The principal activity of Company A is to be the peak national representative organisation for the industry.

This indicates that Company A has a purpose of protecting and promoting the interests of members. Company A members benefit from improvement to their industry as a result of Company A's actions. They also benefit from increasing their industry knowledge and skill via trade shows, expos, training; and award functions. While benefits flow to Company A's members as a consequence of membership, they are in the nature of incidental benefits which will often flow to members from activities promoting the development of resources with which they are involved. Non-members also benefit from the activities of the organisation. Company A does demonstrate a wider purpose which is to promote the entire industry in Australia and thus the broader development of Australian resources.

Special Conditions

The special condition set by Item 8.2(d) of section 50-40 of the ITAA 1997 requires that the association not be carried on for the profit or gain of its individual members.
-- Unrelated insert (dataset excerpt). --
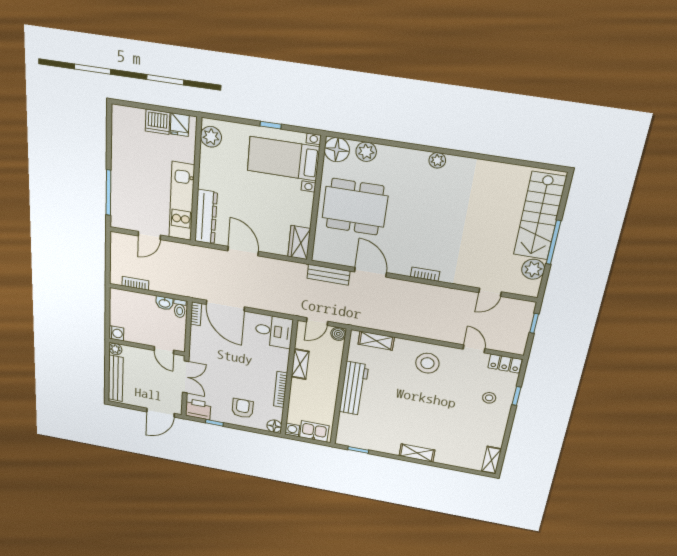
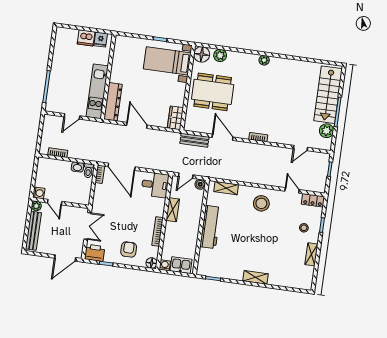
plant: (211, 137) -> (121, 47), removed
door: (164, 350) -> (55, 202), moved
shelving: (491, 460) -> (311, 254), moved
This is known as the non-profit requirement.

Company A's Constitution contains a non-profit clause that states that the income and property of Company A must be applied solely towards the promotion of its objects and no portion may be paid or transferred, directly or indirectly, by way of dividend, bonus or otherwise, to any Member.
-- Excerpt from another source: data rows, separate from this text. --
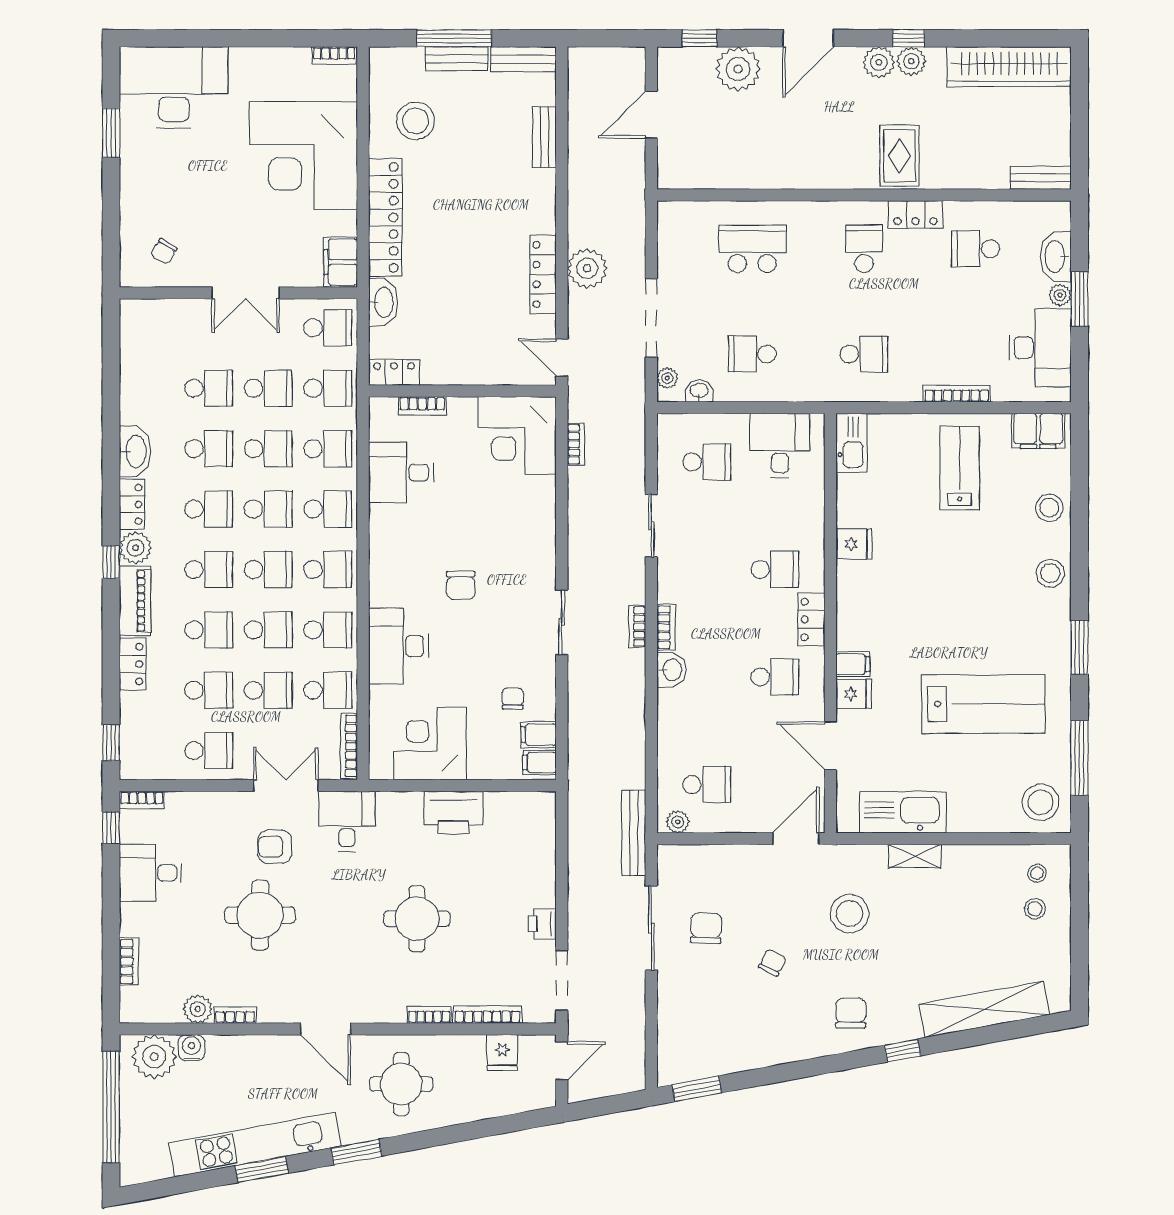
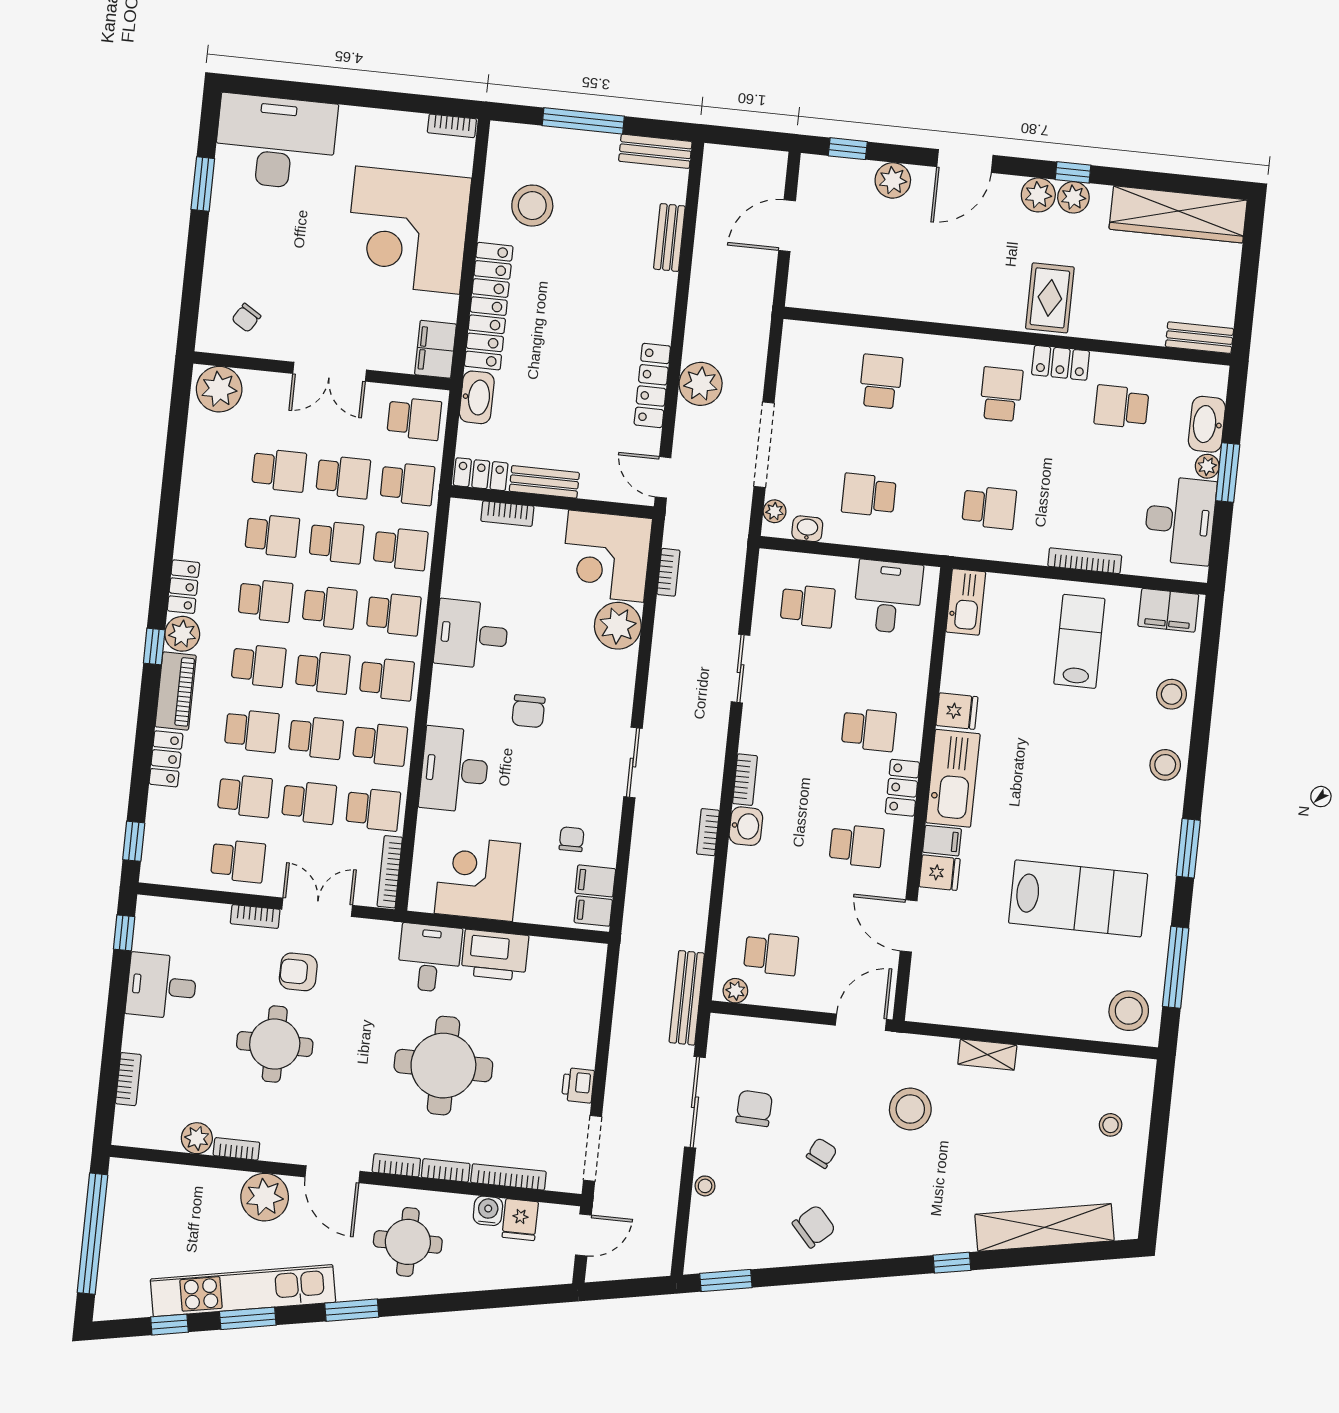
bench: (457, 59) -> (544, 482), moved
plant: (738, 69) -> (893, 180), width x0.73, depth x0.73
school desk: (752, 249) -> (881, 381), width x0.54
plant: (146, 320) -> (219, 389), added
washbasin: (135, 451) -> (193, 530), removed
desk: (401, 473) -> (472, 634), moved
plant: (535, 498) -> (618, 626), added
bookcase: (637, 627) -> (708, 832), moved
bookcase: (142, 800) -> (255, 916), moved
kitchen sink: (903, 812) -> (953, 778), moved, turned 90
desk: (347, 821) -> (429, 958), moved
stool: (1037, 873) -> (705, 1186), moved
round table: (417, 919) -> (443, 1066), width x1.36, depth x1.36
chair: (851, 1013) -> (814, 1226), moved, turned 48
bookcase: (383, 1015) -> (396, 1165), added
water cooler: (191, 1048) -> (488, 1211), moved
plant: (154, 1057) -> (265, 1197), moved
window: (190, 1183) -> (169, 1325), added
Further, Company A's Constitution contains a dissolution and winding up clause which directs that any property remaining is not to be paid or distributed among Members.

Since the earlier ruling, Company A has used profits only to carry out its purposes; no profits have been or will be distributed to members.

Based on the above, Company A is not carried on for the profit or gain of its individual members and therefore meets the special condition of Item 8.2(d) of section 50-40 of the ITAA 1997.

Section 50-47 of the ITAA 1997 provides a special condition that if an entity that is covered by one of the items in subdivision 50-A is an 'ACNC type of entity', they will not be exempt from income tax unless they are registered under the Australia Charities and Not-for-profits Commission Act 2012.

'ACNC type of entity' is defined in subsection 995-1(1) of the ITAA 1997 as an entity that meets the description of a type of entity in column 1 of the table in subsection 25-5(5) of the Australian Charities and Not-for-profits Commission Act 2012. Column 1 of the table in subsection 25-5(5) of the Australian Charities and Not-for-profits Commission Act 2012 describes a charity. The Charities Act 2013 provides a definition of 'charity' that applies to all Commonwealth laws.

The definition of 'charity' in section 5 of the Charities Act 2013 provides that 'charity' means an entity:

a)    That is a not-for-profit entity; and

b)    All of the purposes of which are:

                      i.        Charitable purposes that are for the public benefit; or

                     ii.        Purposes that are incidental or ancillary to, and in furtherance or in aid of, purposes of the entity covered by subparagraph (i); and

c)    None of the purposes of which are disqualifying purposes; and

d)    That is not an individual, a political party or a government entity

It has been concluded that Company A is a not-for-profit entity. Charitable purposes are listed in section 12 of the Charities Act 2013. It has also been concluded that Company A's purpose is to promote the development of manufacturing resources. This will not qualify as one of the charitable purposes listed and Company A will not be an 'ACNC type of entity'.

Accordingly, section 50-47 of the ITAA 1997 will not apply.

Conclusion

Company A is exempt from income tax under section 50-1 of the ITAA 1997 as an association established for the purpose of promoting the development of a manufacturing resource of Australia under item 8.2(d) of section 50-40 of the ITAA 1997 for the income years ending 30 June 2019, 2020 and 2021.